Advancing toward optimal sampling: The zenith of data analysis

The world witnessed a monumental face-off between human intelligence and artificial intelligence in March 2016. The computer program AlphaGo honed its skills from a substantial database and emerged victorious against a human opponent in Go, a game renowned for its complexity in calculating countless possible moves.

The importance of quality data for AI's continuous evolution is undeniable. AI has seamlessly integrated into such sectors as healthcare, finance, and education, while its advancements rely heavily on the availability of robust data for learning.

Data is typically stored in distributed groups known as tables. For an AI to glean insights from these table-stored data, a "join" process is deployed to amalgamate these disparate tables into one comprehensive table. The sheer scale of this resultant table presents challenges in terms of storage, while the join process itself can be quite time-consuming.

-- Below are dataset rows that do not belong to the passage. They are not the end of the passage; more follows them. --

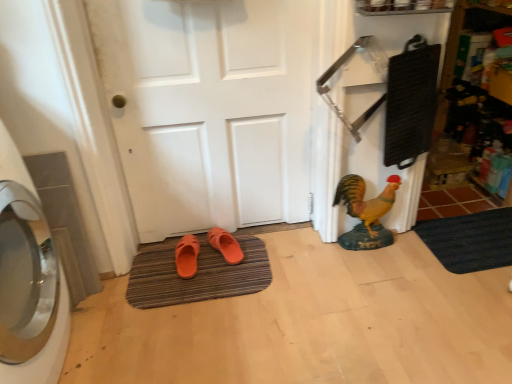
Question: Can you confirm if silver metallic washing machine at left is bigger than shiny yellow statue at right?

Choices:
 (A) yes
 (B) no

Answer: (A)

Question: Can you confirm if silver metallic washing machine at left is wider than shiny yellow statue at right?

Choices:
 (A) yes
 (B) no

Answer: (A)

Question: Is silver metallic washing machine at left looking in the opposite direction of shiny yellow statue at right?

Choices:
 (A) no
 (B) yes

Answer: (A)

Question: Are silver metallic washing machine at left and shiny yellow statue at right making contact?

Choices:
 (A) yes
 (B) no

Answer: (B)

Question: Would you say silver metallic washing machine at left contains shiny yellow statue at right?

Choices:
 (A) yes
 (B) no

Answer: (B)

Question: Is silver metallic washing machine at left at the right side of shiny yellow statue at right?

Choices:
 (A) yes
 (B) no

Answer: (B)

Question: Is silver metallic washing machine at left positioned with its back to orange matte slippers at center, arranged as the 2th footwear when viewed from the left?

Choices:
 (A) no
 (B) yes

Answer: (A)

Question: Is the depth of silver metallic washing machine at left greater than that of orange matte slippers at center, arranged as the 2th footwear when viewed from the left?

Choices:
 (A) yes
 (B) no

Answer: (B)

Question: Would you say silver metallic washing machine at left is outside orange matte slippers at center, the 1th footwear viewed from the right?

Choices:
 (A) no
 (B) yes

Answer: (B)

Question: From the image's perspective, is silver metallic washing machine at left located beneath orange matte slippers at center, arranged as the 2th footwear when viewed from the left?

Choices:
 (A) yes
 (B) no

Answer: (A)

Question: Does silver metallic washing machine at left have a lesser height compared to orange matte slippers at center, the 1th footwear viewed from the right?

Choices:
 (A) no
 (B) yes

Answer: (A)

Question: Can you confirm if silver metallic washing machine at left is wider than orange matte slippers at center, the 1th footwear viewed from the right?

Choices:
 (A) yes
 (B) no

Answer: (A)

Question: Are orange matte slippers at center, arranged as the 2th footwear when viewed from the left, and black rubber bath mat at lower right, marked as the second bath mat in a left-to-right arrangement, making contact?

Choices:
 (A) no
 (B) yes

Answer: (A)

Even now, developing techniques for swift and uniform data sampling from tables remains a complex puzzle yet to be solved in data science.

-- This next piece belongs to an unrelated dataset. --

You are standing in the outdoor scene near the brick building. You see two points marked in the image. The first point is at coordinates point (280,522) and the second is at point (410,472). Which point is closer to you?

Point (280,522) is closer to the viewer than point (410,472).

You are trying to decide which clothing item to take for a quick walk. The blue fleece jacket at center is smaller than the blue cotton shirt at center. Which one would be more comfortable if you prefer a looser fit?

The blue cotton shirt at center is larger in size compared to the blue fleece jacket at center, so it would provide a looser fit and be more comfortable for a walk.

In a significant breakthrough, a POSTECH research team led by Professor Wook-Shin Han (Graduate School of Artificial Intelligence) along with Ph.D. candidate Kyoungmin Kim (Department of Convergence IT Engineering) proposed a novel method for optimal sampling of data stored across various tables. This new technique managed to generate results rapidly.

The research was published as part of the Proceedings of the 42nd ACM SIGMOD-SIGACT-SIGAI Symposium on Principles of Database Systems (PODS 2023). This marked a momentous occasion as it was the first instance of a paper from a Korean research team being presented at this symposium in its 42-year history.

The researchers pioneered a method named degree-based rejection sampling (DRS), which falls under the umbrella of meta-sampling. Conventional methods necessitated pre-calculating probabilities for every value in the sample space before any value could be extracted directly. By contrast, the DRS method proposed by the team initiates with the extraction of a sample space with a simple probability distribution based on the degree of specific values, subsequently drawing values from this sample space.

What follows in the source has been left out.